L’utilité des secteurs multi-collèges
La mise en place de secteurs multi-collèges peut s’avérer particulièrement pertinente à certaines conditions :
Les secteurs multi-collèges constituent une piste sérieuse pour favoriser la mixité sociale dans l’enseignement secondaire public lorsque, comme c’est le cas à Paris, la densité de population est suffisamment importante et le tissu urbain suffisamment diversifié pour que l’élargissement des secteurs de recrutement des collèges contribue au brassage social des publics scolaires. En France, ce type de configuration se rencontre fréquemment dans les grandes agglomérations urbaines. Des villes comme Bordeaux, Lille, Marseille ou Toulouse sont en effet traversées par des frontières sociales très marquées au sein de leur espace urbain.
Il s’agit alors d’un véritable avantage lorsque cette mixité sociale peut se mettre en place. L’expérimentation des secteurs multi-collèges va être poursuivie par l’étude de l’impact d’une plus grande mixité sociale sur la réussite des élèves comparativement à ceux qui ont connu le système d’affectation antérieur. Ce dispositif suscite un certain nombre d’espoirs sur les trajectoires scolaires des élèves les plus défavorisés quant à leurs possibilités en matière d’orientation.
Travailler sur la mixité sociale dans les établissements apparaît comme nécessaire pour lutter contre l’entre-soi scolaire et social :
Une proportion significative de nos meilleurs élèves a été très tôt scolarisée, parfois dès le primaire et presque toujours à partir du collège, dans un entre-soi à la fois scolaire et social. Les sociologues de la jeunesse nous disent aussi que les enfants des classes populaires et ceux des classes les plus privilégiées ne se rencontrent que très peu dans leurs loisirs, socialement très différenciés. Il y a ainsi une forte probabilité pour que les 21 % des élèves qui vont intégrer les filières les plus sélectives de notre enseignement supérieur n’aient que très rarement eu l’occasion de rencontrer au cours de leur enfance et de leur adolescence les 20 % ou 30 % les plus faibles. […] L’école massifiée a échoué à assurer la mixité sociale que les pionniers de l’école unique avaient appelée de leurs vœux.
Leviers d’action contre l’évitement des établissements publics
Le rapport propose également quelques pistes d’action contre les phénomènes d’évitement de l’offre scolaire publique au profit du privé.
Il s’agit de proposer des mécanismes incitatifs aux familles afin qu’elles trouvent un avantage direct à maintenir leur enfant dans le secteur public. Il peut s’agir par exemple d’une offre originale dans la carte scolaire (danse, musique, théâtre ou autres options).

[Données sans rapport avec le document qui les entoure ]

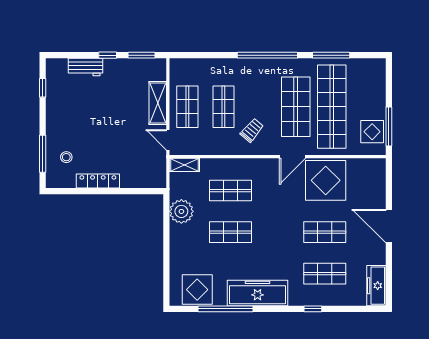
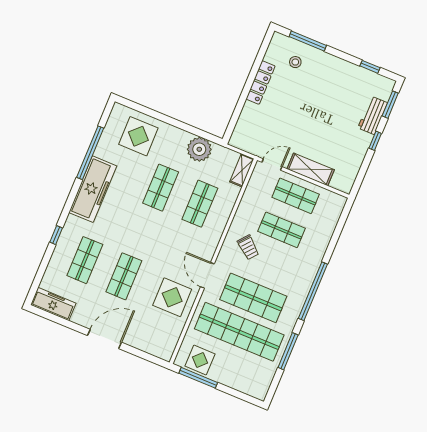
window: (142, 55) -> (390, 105), moved
display table: (326, 180) -> (172, 297), width x0.73, depth x0.73
display table: (197, 290) -> (138, 136), moved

Il s’agit également de convaincre les parents les plus favorisés de l’utilité de ce dispositif.
De plus le rapport pointe que : « Le renforcement de la mixité sociale dans les collèges parisiens ne peut notamment faire l’économie d’une réflexion sur les moyens d’associer l’enseignement privé à cette démarche ».
L’un des obstacles à la réalisation de la mixité sociale à Paris, mais aussi sur le reste du territoire français, réside dans l’enseignement privé. Ces établissements sont subventionnés à hauteur de 75% par l’Etat et les collectivités territoriales. Une piste de réflexion consisterait à moduler les dotations de fonctionnement de ces établissements privés en fonction d’un objectif de mixité sociale. Une mesure qui a déjà été mise en place par le département de la Haute-Garonne en 2017, où les collèges privés se voient attribuer un système de bonus/malus en fonction de la proportion d’élèves de CSP défavorisés qu’ils accueillent.